I usually write at end of the day but this time i wonder what it is like and i should not be limited by the 'time' periods to perform what tasks. last night i was reading back some posts in Desteni after some translation works and surprisingly found out winged has reply in my Self-Forgiveness Post[it more like pieces of what i have posted here for others to see if i see there are values in assisting others] so i 'read' on, it was 'difficult' to 'understand/realize' [because i was still through Reading], even after couple of times i still not fully get what she means but i was getting something out of it that i realize/for sure. so walking a little bit inside the house after dinner then try to watch a episode of TV drama but the computer broke out[something to do with the rams it has happened before] so no drama go to mom's bed sleep next to her for a while. there, i was keeping in my breathe as usual and sort of being Here and working/trying on various methods that i have absorbed then in a moment i pay attention to it is i through translating and i becoming one and equal to the words that i read - momentary. so i begin working on 'Translating' all night, like translating my breathe, my body, Here, Darkness[which is a very warm and exciting feeling/beingness], Self-Forgiveness, Self-Honesty or even my mind and so on...
It is a funny experience, that through you Translating 'things' you have more vivid beingness of that subject instead of just a mere 'understanding' on the surface. it doesn't matter for the results[for at this stage i presume] it is the process of you translating that subject to bring you to that subject and being one and equal to it because for you able to 'translate' you have to/sort of 'required' to in the translating process being it 'First' then/or else you won't be able to Translate it out through you. this is quite a big difference between you realize through Translating than Reading/Watching[which i presume as translating through the mind and you experience the results] so it is not just words/articles that you can translate for instance, you can even translate words itself and common sensely one day you will become the words - the living words.

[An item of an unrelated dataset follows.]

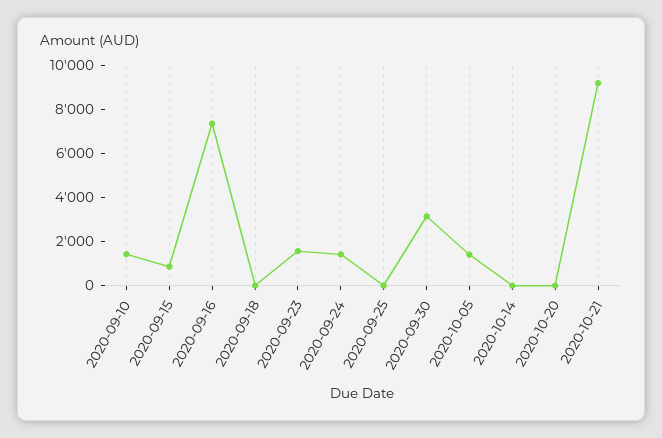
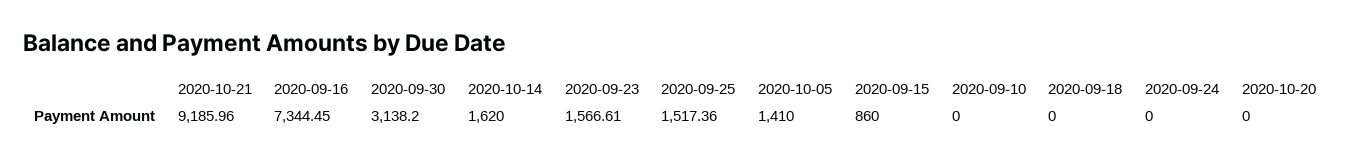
2020-09-10: 1500 -> 0
2020-09-24: 1500 -> 0
2020-09-25: 0 -> 1517.36
2020-10-14: 0 -> 1620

So, this morning i added the Self in front to become Self-Translating whatever i participate into. whether i am cooking, walking, eating or so i translate my actions through self - continuously and of course while keeping the 4 count Breathe. it is quite different than what i usually do that i tend to forget afte awhile, which when Self-Translating the imprints are still vivid that i can Recall it even now for what i have done this morning but i am still in my breathe here and that was not possible since in the past whenever i was concentrating on my breathe all my functionalities inside halted/stopped and i become rigid inside just hanging on the breathe. in my realization so far, it doesn't matter if your bi-lingual or not even in your own language you can still 'Self-Translate' whatever around you because the point is/could be 'Self-Translate' or 'mind - translate' that matters. Self-Translate is a way of beingness not just only applicable in translation works. when i 'Self-Translate' Sunette's reply and 'The Chronicles of Jesus' article, i at least 2 times more realize than last night/when i have read them in the past.
one thing i find interesting in practical application is for instance when your s**ualy aroused, you Self-Translate the arousal itself, keep Translating it and it will quell quite quickly. i haven't encountered other situations yet but i presume Self-Translating works on Anger and Frustrations too.
Still currently have some troubles in arranging interactions of everything in my outer world effectively. what i mean is for every actions, eat, type, sit on a chair, driving car, breathe i am taking other form of me's advantages and i am creating my future as them. no body wants to suffer but for these trade offs that i currently needed to live who and how should i arrange my future 'pay backs' through my current takings from my surroundings? |o|, this sometimes makes me confused even when i walk on the ground. Nothing can be taken for granted.